Öte yandan, Prens bin Selman'ın şu ana kadar yapılan açıklamaların aksine Kaşıkçı'ya yapılanların direktifini verdiği veya haberdar olduğunu kanıtlayacak güvenilir delillerin ortaya çıkmasının işleri değiştireceği belirtiliyor.
ABD yönetimine, yargısız infaz, işkence ve insan hakları ihlallerine veya yolsuzluğa karışan yabancı gerçek ve tüzel kişilerin mevcut vizelerini iptal etme, ülkeye girişlerini engelleme ve mülkiyet yaptırımları uygulama yetkisi veren yasa, adını Rusya’da 2009 yılında gözaltında tutulurken işkence yapıldığı ve tıbbi müdahalede bulunulmadığı için öldüğü sanılan avukat Sergey Magnitsky'den alıyor.

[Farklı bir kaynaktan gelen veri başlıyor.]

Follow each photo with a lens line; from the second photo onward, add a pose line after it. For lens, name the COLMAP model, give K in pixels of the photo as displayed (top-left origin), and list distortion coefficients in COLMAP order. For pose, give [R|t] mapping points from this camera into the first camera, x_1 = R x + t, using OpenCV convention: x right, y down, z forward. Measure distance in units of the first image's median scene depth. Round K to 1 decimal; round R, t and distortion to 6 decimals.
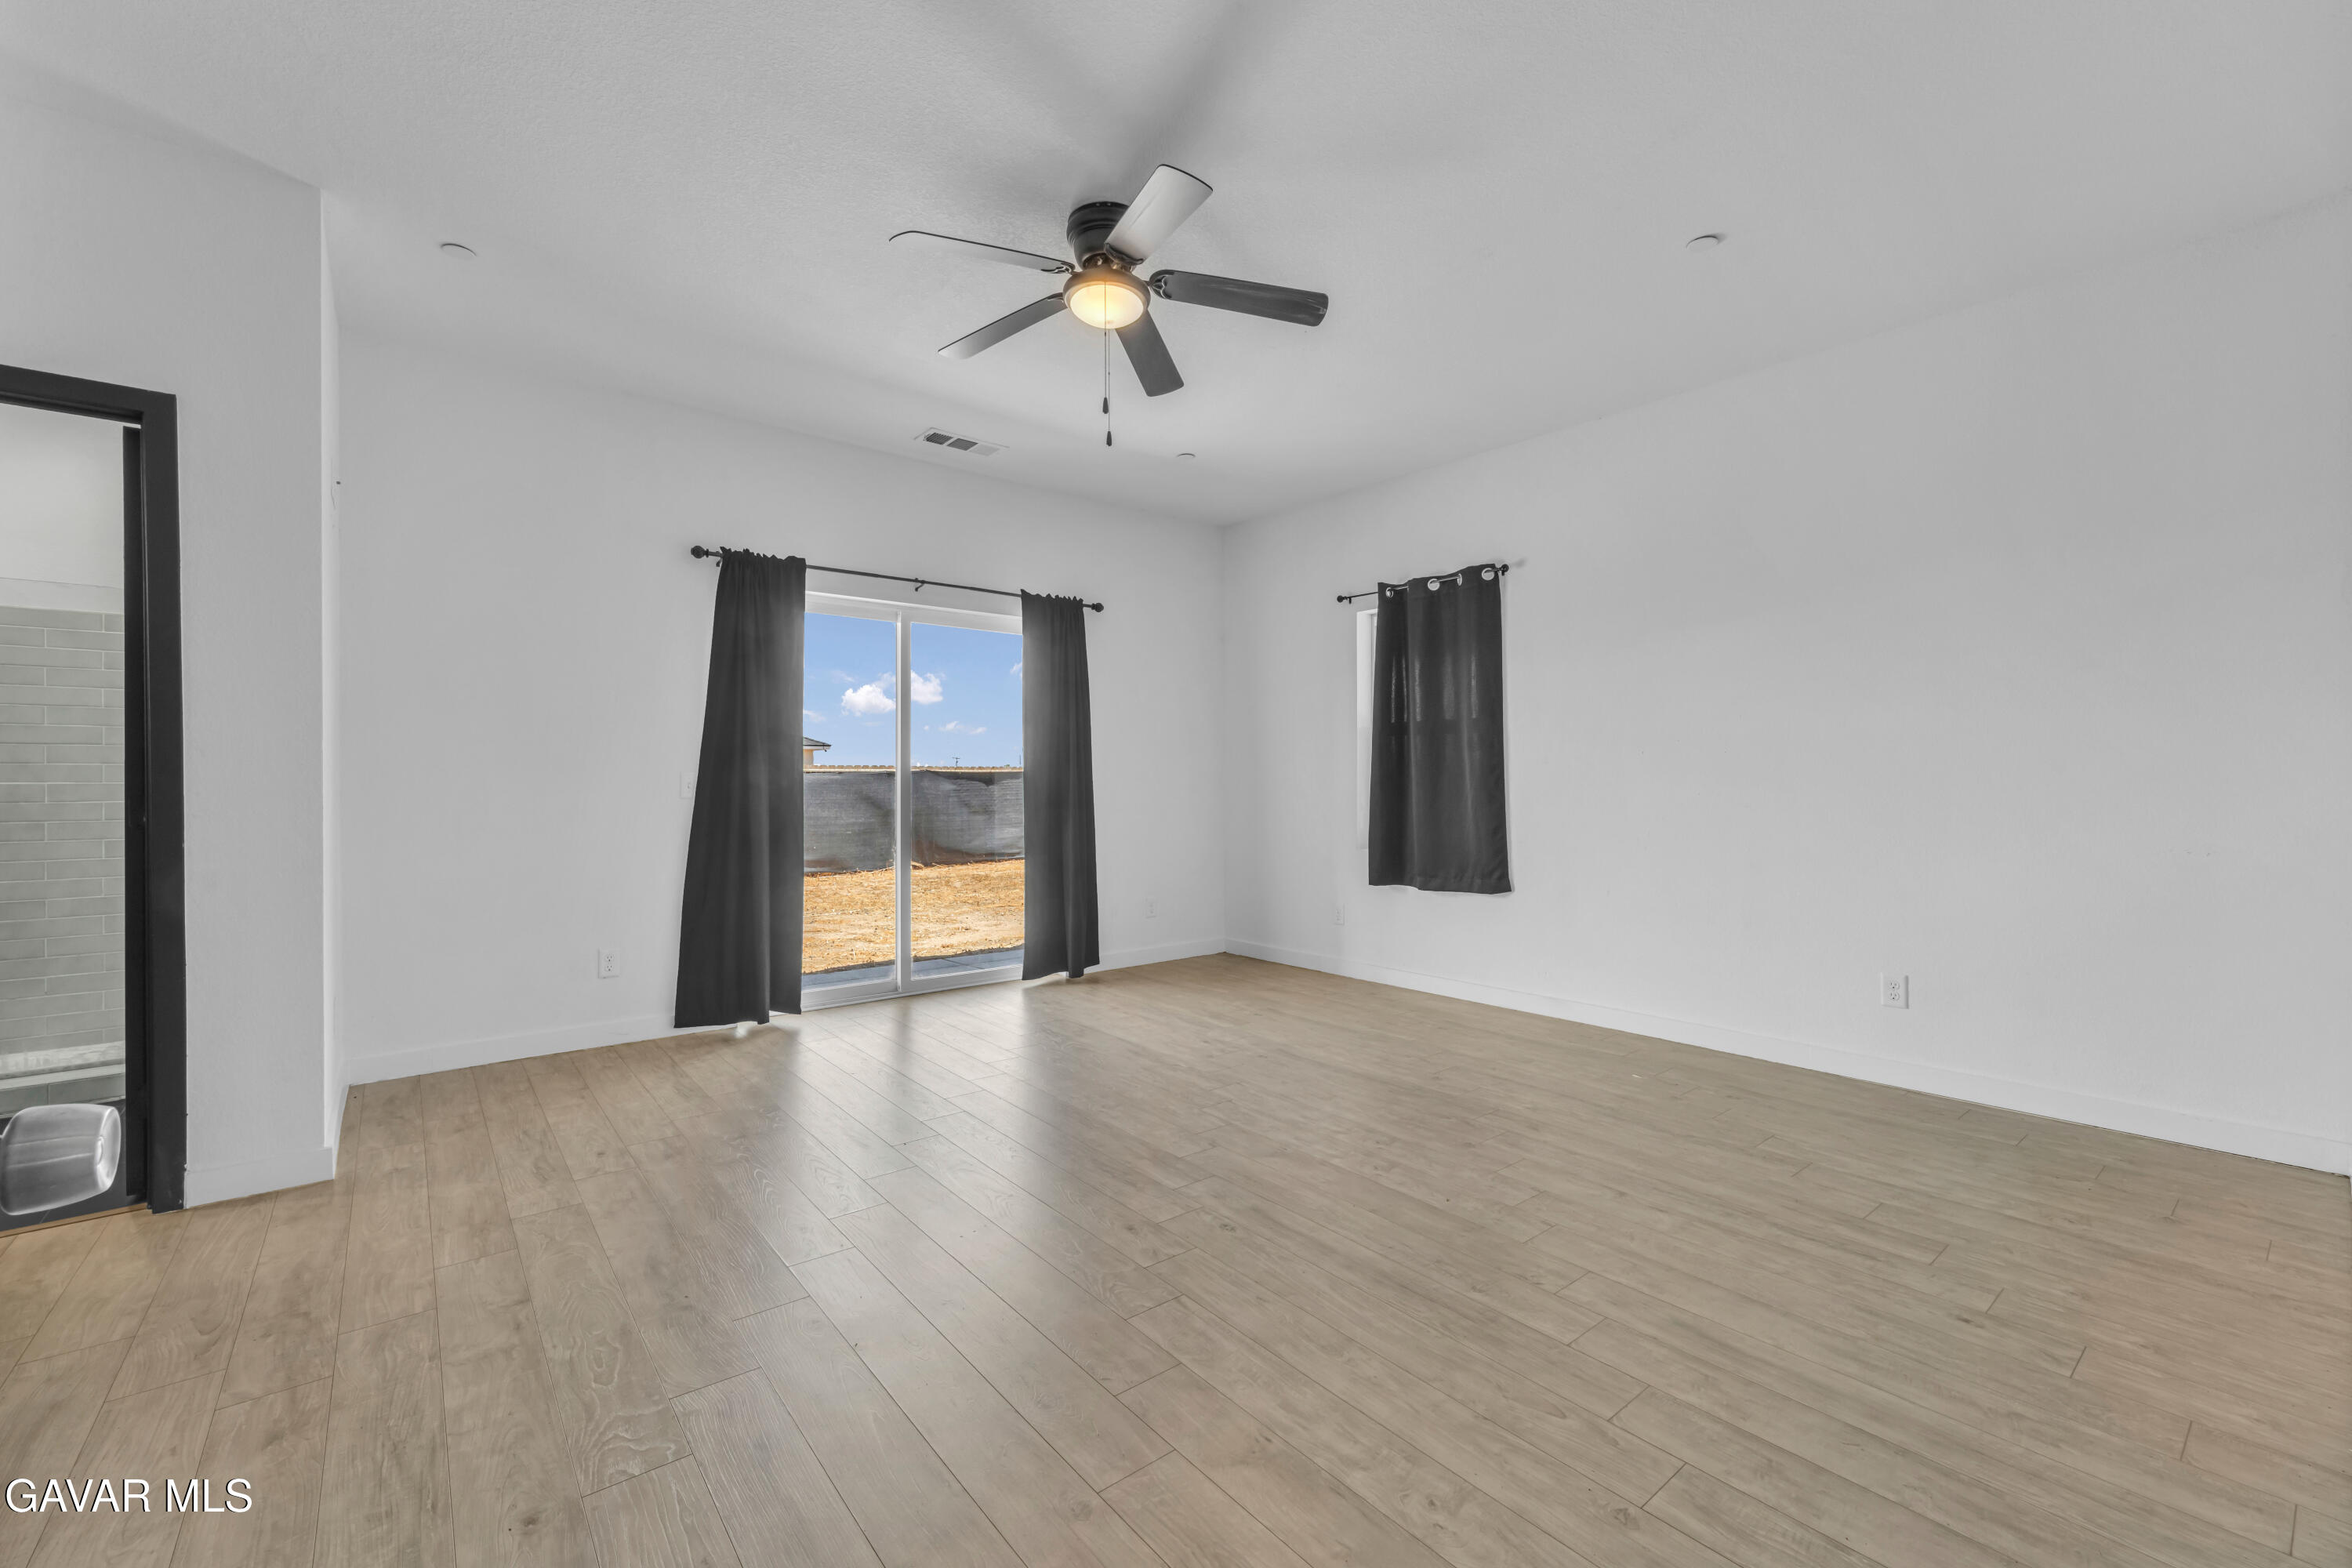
lens RADIAL K [[941.2, 0, 1171.1], [0, 941.2, 781.0], [0, 0, 1]] dist [0.004598, -0.000195]
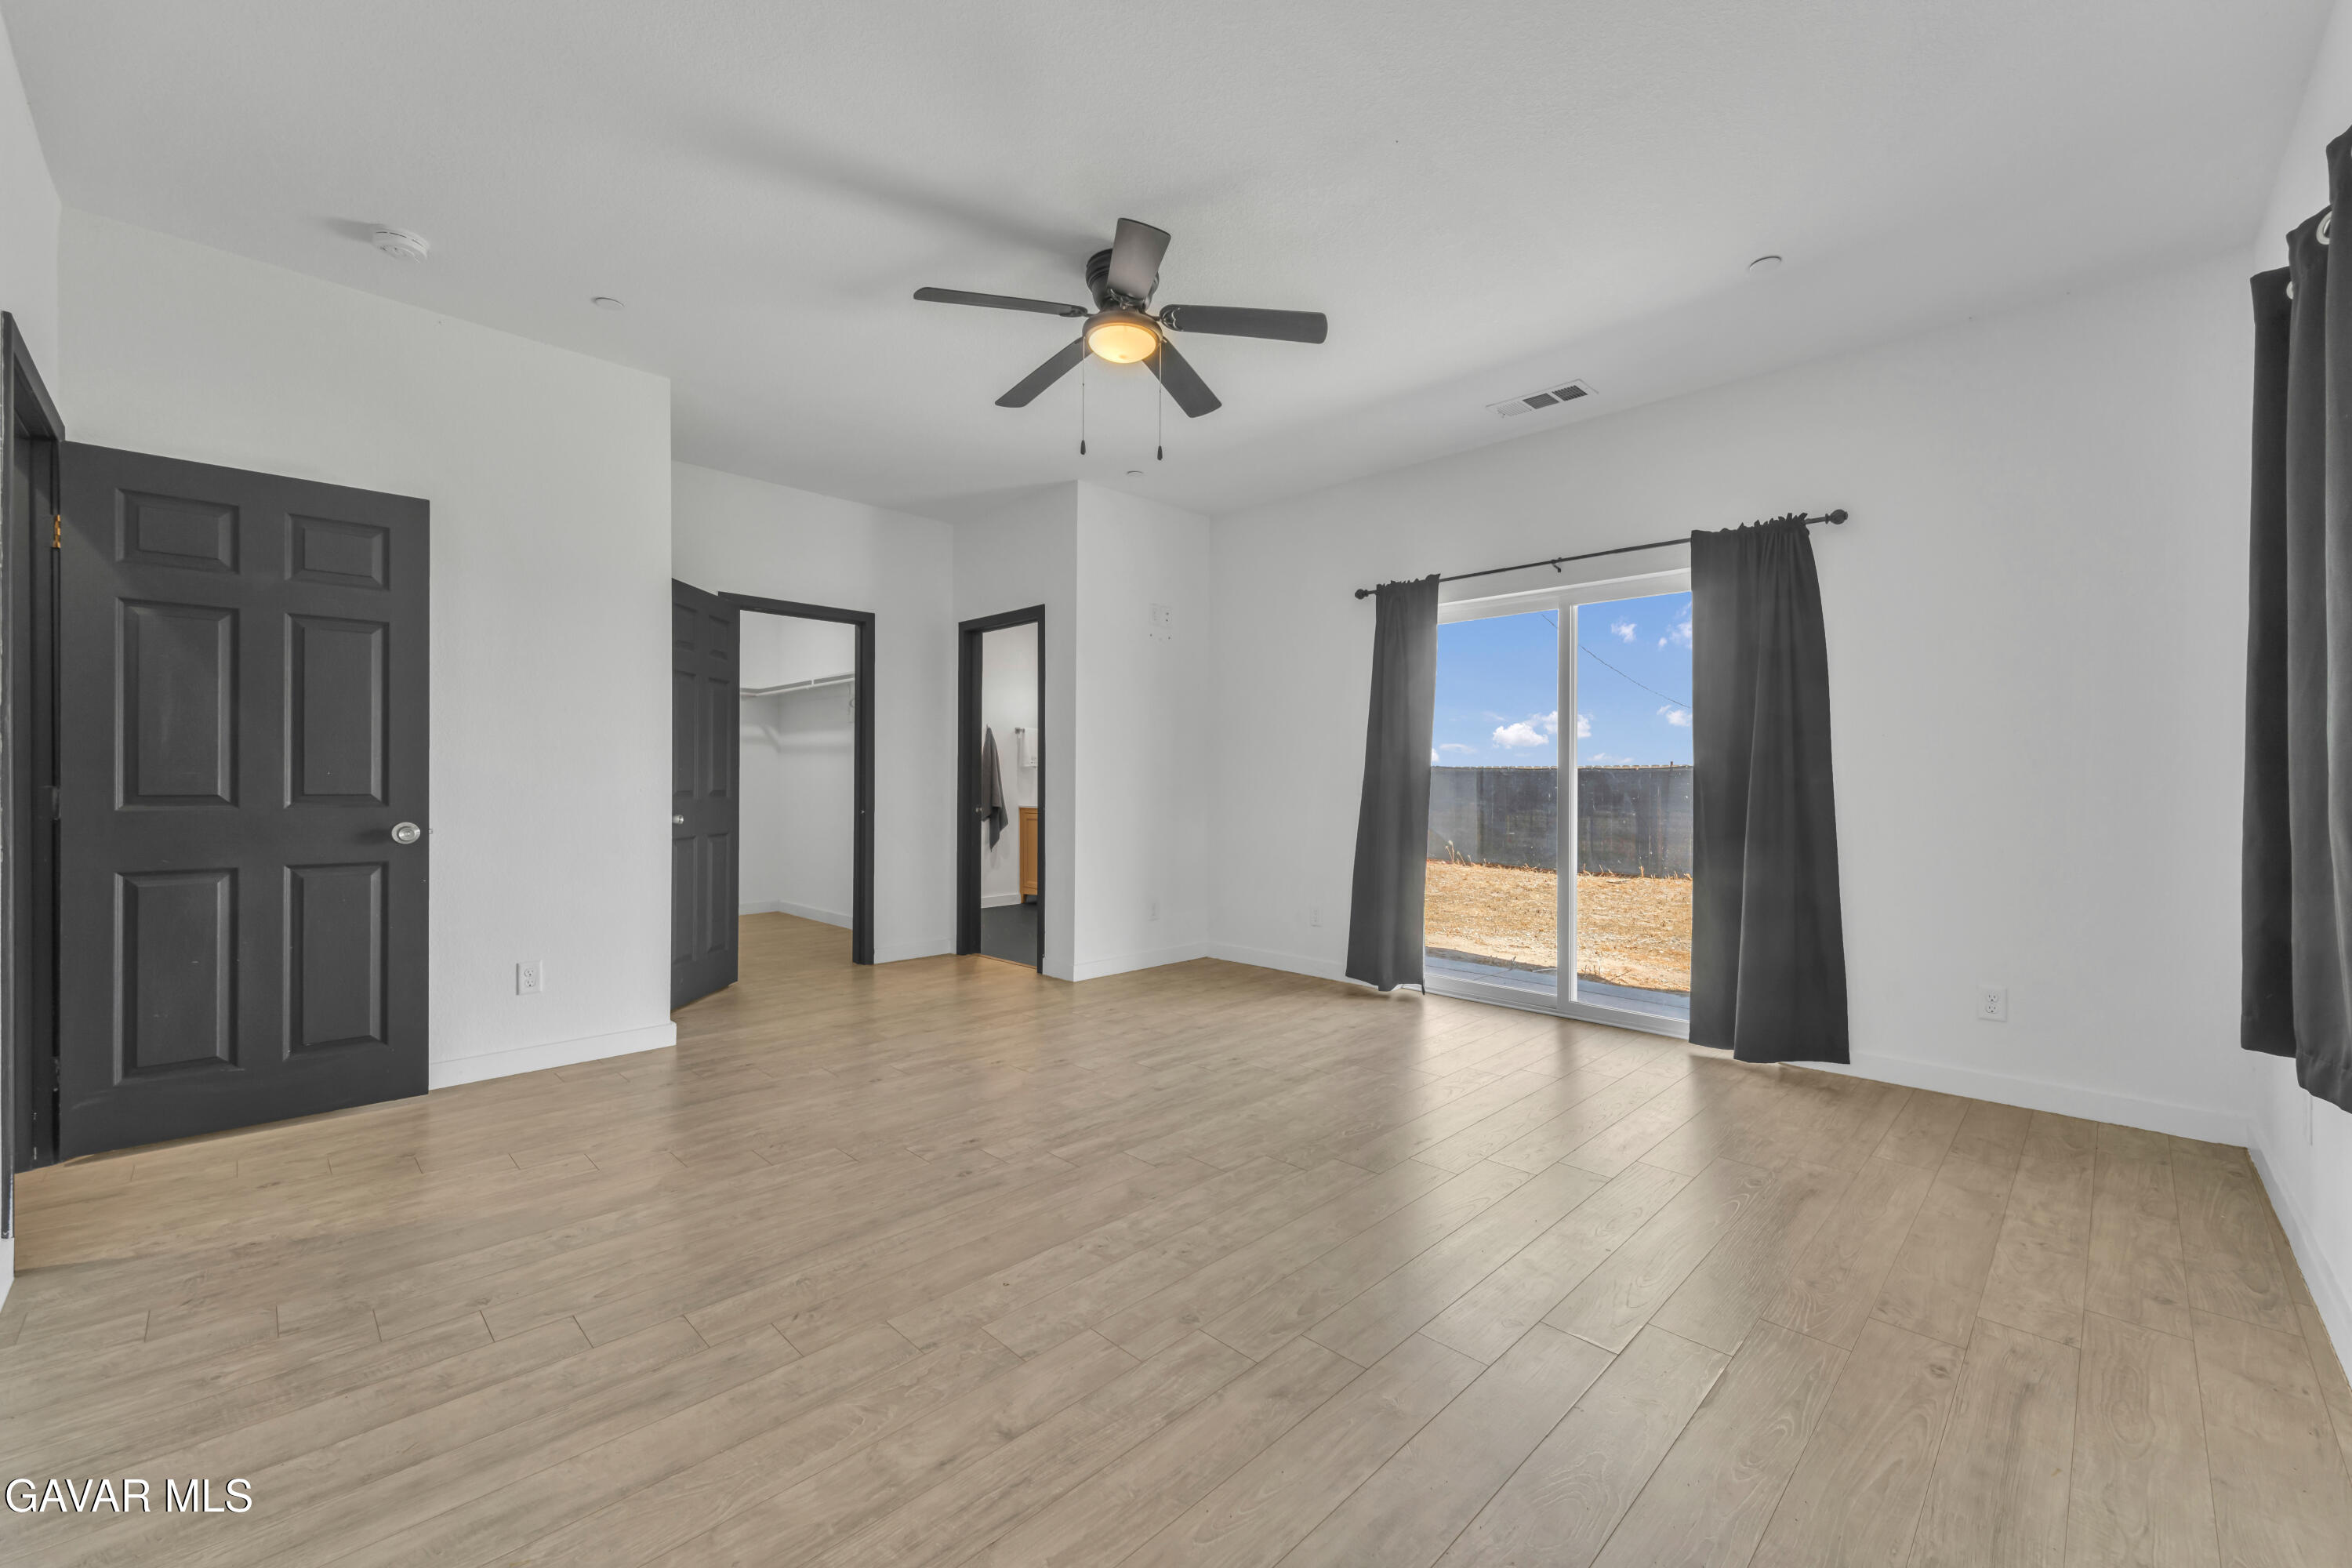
lens RADIAL K [[941.2, 0, 1219.2], [0, 941.2, 788.3], [0, 0, 1]] dist [0.004598, -0.000195]
pose [[0.134778, 0.010320, -0.990822, 1.033010], [-0.003307, 0.999945, 0.009965, -0.002034], [0.990870, 0.001933, 0.134805, 0.973125]]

İnsan hakları örgütlerinin Magnitsky'nin üst düzey Rus hükümet yetkililerinin vergi kaçakçılığını ortaya çıkardığı için öldürüldüğünü savunması, batı dünyasını, sorumluların cezalandırılması için arayışlara itti.
ABD Kongresi'nin bu amaçla 2012 yılında Magnitsky’nin adını vererek onayladığı yasa tasarısı, dönemin Başkanı Barack Obama'nın imzasıyla yasalaştı. ABD Dışişleri ve Hazine Bakanlıkları, yasa çerçevesinde ciddi insan hakları ihlallerinden sorumlu olduğu gerekçesiyle bazı Rus yetkilileri yaptırım listesine aldı.
İlk başta sadece Rusya'yı hedef alan yasanın kapsamı, ABD Kongresi'nde 2016 yılında onaylanan değişiklikle bütün ülkeleri kapsayacak şekilde genişletildi.
Söz konusu yasa çerçevesinde bugüne kadar Rusya, Burma, Gambia, Pakistan, Sudan, Dominik Cumhuriyeti, Özbekistan, Guatemala, Sırbistan ve Çin’in aralarında bulunduğu ülkelerden 50'ye yakın gerçek ve tüzel kişinin ABD’ye girişi engellendi ve mal varlığı donduruldu.